Die Annahme des Herrn v. Liliencron, dass für alle diese 5 Tonangaben (A bis E hier>) nur eine Melodie vorhanden war, wird in Frage gestellt durch das oben Nr. 269 von mir beigebrachte Melodiefragment, das ich für den Anfang des wahren Pavierliedes (sechszeilig) halte.

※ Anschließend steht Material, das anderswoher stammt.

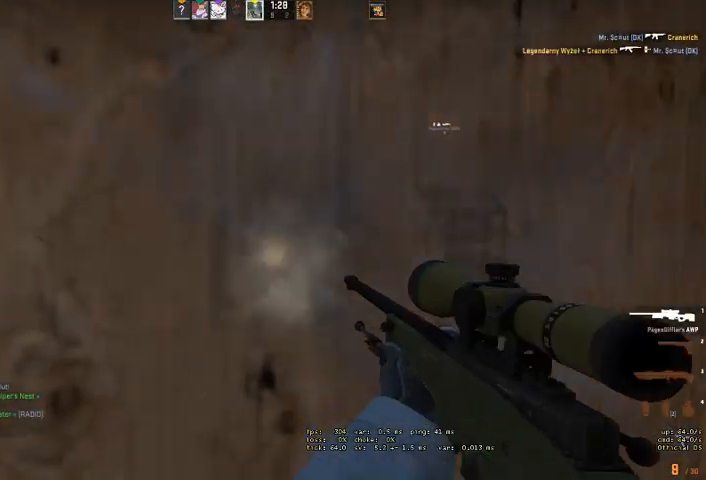
{"keys": [], "mouse": [], "events": [[66, "mouse_left", "up"]]}
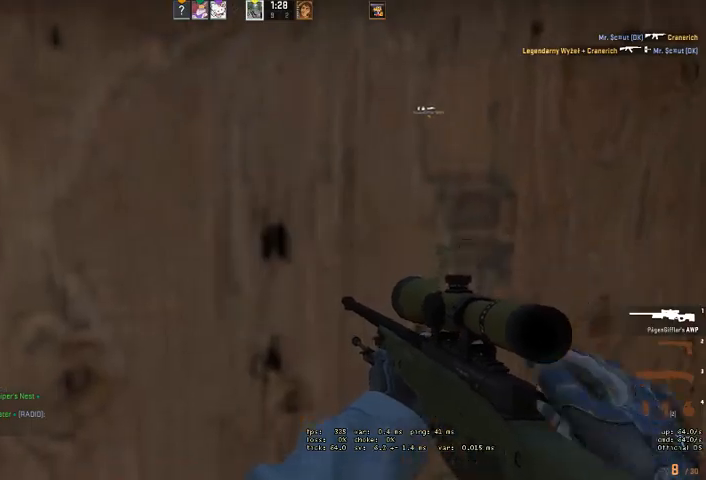
{"keys": ["a"], "mouse": [], "events": [[466, "a", "down"]]}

Das Württembergerlied wird zu einem Reformationslied der Schweizer um 1534 angeführt auf einem fl. Bl. der Züricher Stadtbibliothek in Simler’s Ms. 29: „Ein hübsch nüw Lied, wie das wort Gottes in Zürich ist zum ersten entsprungen und predigt. . . In der wyß wie das Württemberger Lied, Ich lob Gott in dem höchsten thron.“ Anfang:

Ach rycher Christ in dinem thron
Wie blyt dyn Fygenbaum so schon
In Zürich hat er sin stammen
Die äst die ragend wyt und fer
ir frucht die fulet nimmer mer
Su kumpt von Gottes Nammen.

Dem fl. Bl. ist nicht die Melodie (wie Weller I, S. 308 angiebt), sondern nur ein unbrauchbares Notcnfragment ohne Text und zwar verkehrt beigedruckt. Wie die mir gütigst mitgeteilte Abschrift mich lehrt, ist es der Schluß irgend einer Melodie von ganz anderem Versbau und nicht zu unserer Melodie stimmend. (Böhme, Liederhort II. S. 87ff)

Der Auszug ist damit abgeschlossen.